What does this mean for the oil industry?

Opec and its allies reached a historic output deal last April which led to a production cut of 9.7 million barrels in response to the sharp fall in oil demand caused by the Covid-19 pandemic.

The early days of the pandemic drove oil prices down to multi-year lows, with Brent crude crashing from $65 a barrel in February 2020 to just above $22 in April 2020. The price of US crude, West Texas Intermediate (WTI), even briefly turned negative.

There was scepticism as to whether countries would stick to their quotas (they often have not in the past). But with the exception of a few “laggard moments” from the likes of Iraq and Nigeria, most countries maintained a rare level of high compliance with the quotas, and some even over-cut production.

Partly as a result of this – but also as a result of economies opening back up – oil prices then reversed many of last year’s low prices and soared.

However, with the Opec+ agreement signed, the oil price slipped to its lowest level in a month this weekend.

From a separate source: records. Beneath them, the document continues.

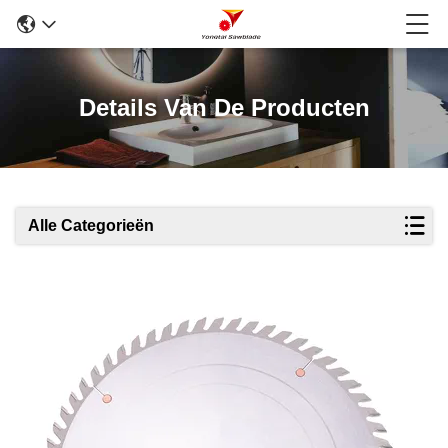
Details Van De Producten
Alle Categorieën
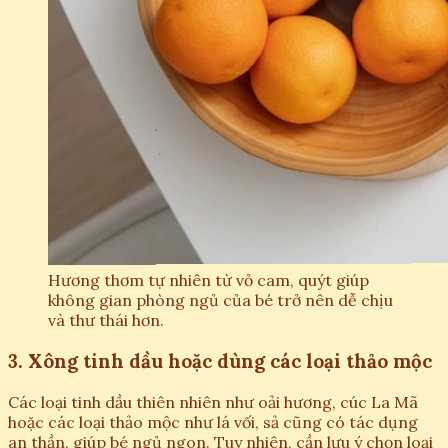
Hương thơm tự nhiên từ vỏ cam, quýt giúp
không gian phòng ngủ của bé trở nên dễ chịu
và thư thái hơn.
3. Xông tinh dầu hoặc dùng các loại thảo mộc
Các loại tinh dầu thiên nhiên như oải hương, cúc La Mã
hoặc các loại thảo mộc như lá vối, sả cũng có tác dụng
an thần, giúp bé ngủ ngon. Tuy nhiên, cần lưu ý chọn loại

What this means for investors

“The modest pace of output increases is a sign of lingering concern about the strength of the global recovery as Covid-19 variants continue to emerge,” according to the Financial Times. In other words, the oil cartel hasn’t let rip as much as it could have simply because it doesn’t want to flood the market with unwanted supply.

Countries including the UK have eased restrictions. But with the highly contagious Delta variant ripping across the world, there are lots of concerns that it could impede the recovery.

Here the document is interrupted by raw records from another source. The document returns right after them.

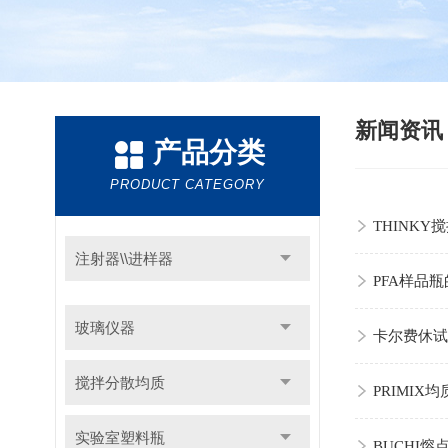
新闻资
产品分类
PRODUCT CATEGORY
THINK
注射器\\进样器
PFA样品
玻璃仪器
卡尔费休试
搅拌分散均质
PRIMI
实验室塑料瓶
BUCHI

India is reporting significantly lower cases than during its deadly second wave, but the strain is still causing havoc across Asia, Europe and other countries, potentially derailing the reopening plans of many.

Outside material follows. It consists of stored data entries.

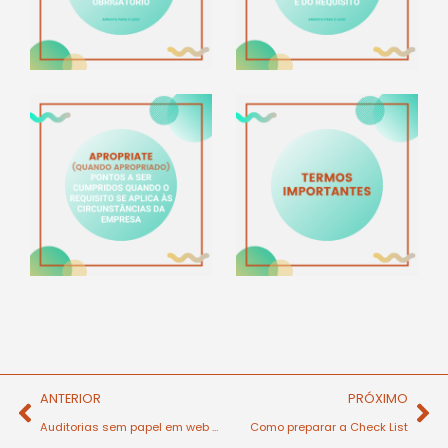
ANTERIOR
PRÓXIMO
Auditorias sem papel em web e telemóvel
Como preparar a Check List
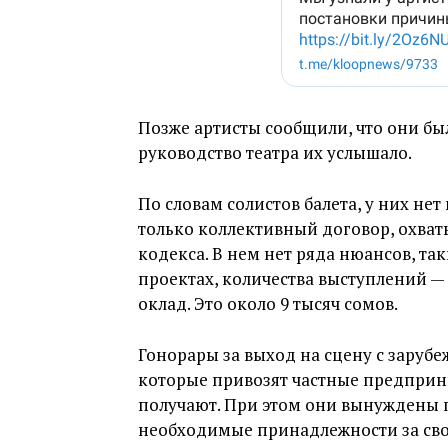
Позже артисты сообщили, что они бы
руководство театра их услышало.
По словам солистов балета, у них не
только коллективный договор, охв
кодекса. В нем нет ряда нюансов, та
проектах, количества выступлений 
оклад. Это около 9 тысяч сомов.
Гонорары за выход на сцену с заруб
которые привозят частные предприн
получают. При этом они вынуждены п
необходимые принадлежности за свой 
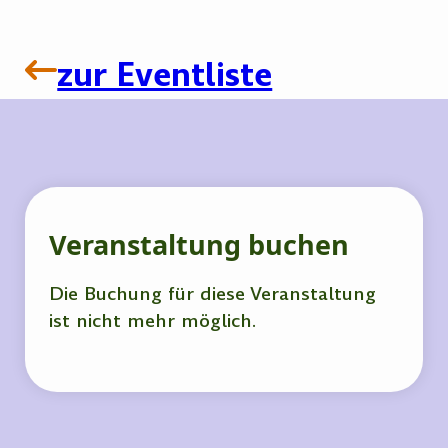
zur Eventliste
Veranstaltung buchen
Die Buchung für diese Veranstaltung
ist nicht mehr möglich.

The increased production is bearish in the nearer term for oil prices as Covid-19 demand concerns coincide with a speculative market that has likely reached its peak, points out Jeffrey Halley, senior market analyst at OANDA.

But over the longer-term the agreement is likely to be bullish for the market as the agreement shows “Opec+ cohesion remains intact, without worries of a member's production free-for-all,” adds Halley.

On top of that, it’s worth noting that the other big factor in the oil supply – US fracking – is noticeably more subdued than it has been in past oil cycles. For now at least, as Bloomberg puts it, “American shale producers [are] favouring fiscal discipline over boosting output.” That’s good news for their shareholders but not necessarily good news for consumers who might be hoping for a lower oil price.

In the immediate term, the Delta variant and progress in tackling it is more likely to determine where oil prices go from here. But in the longer run, ongoing hostility to the extraction industries in the west, and ongoing discipline among Opec cartel members, suggests we’ve yet to see the highs for oil prices.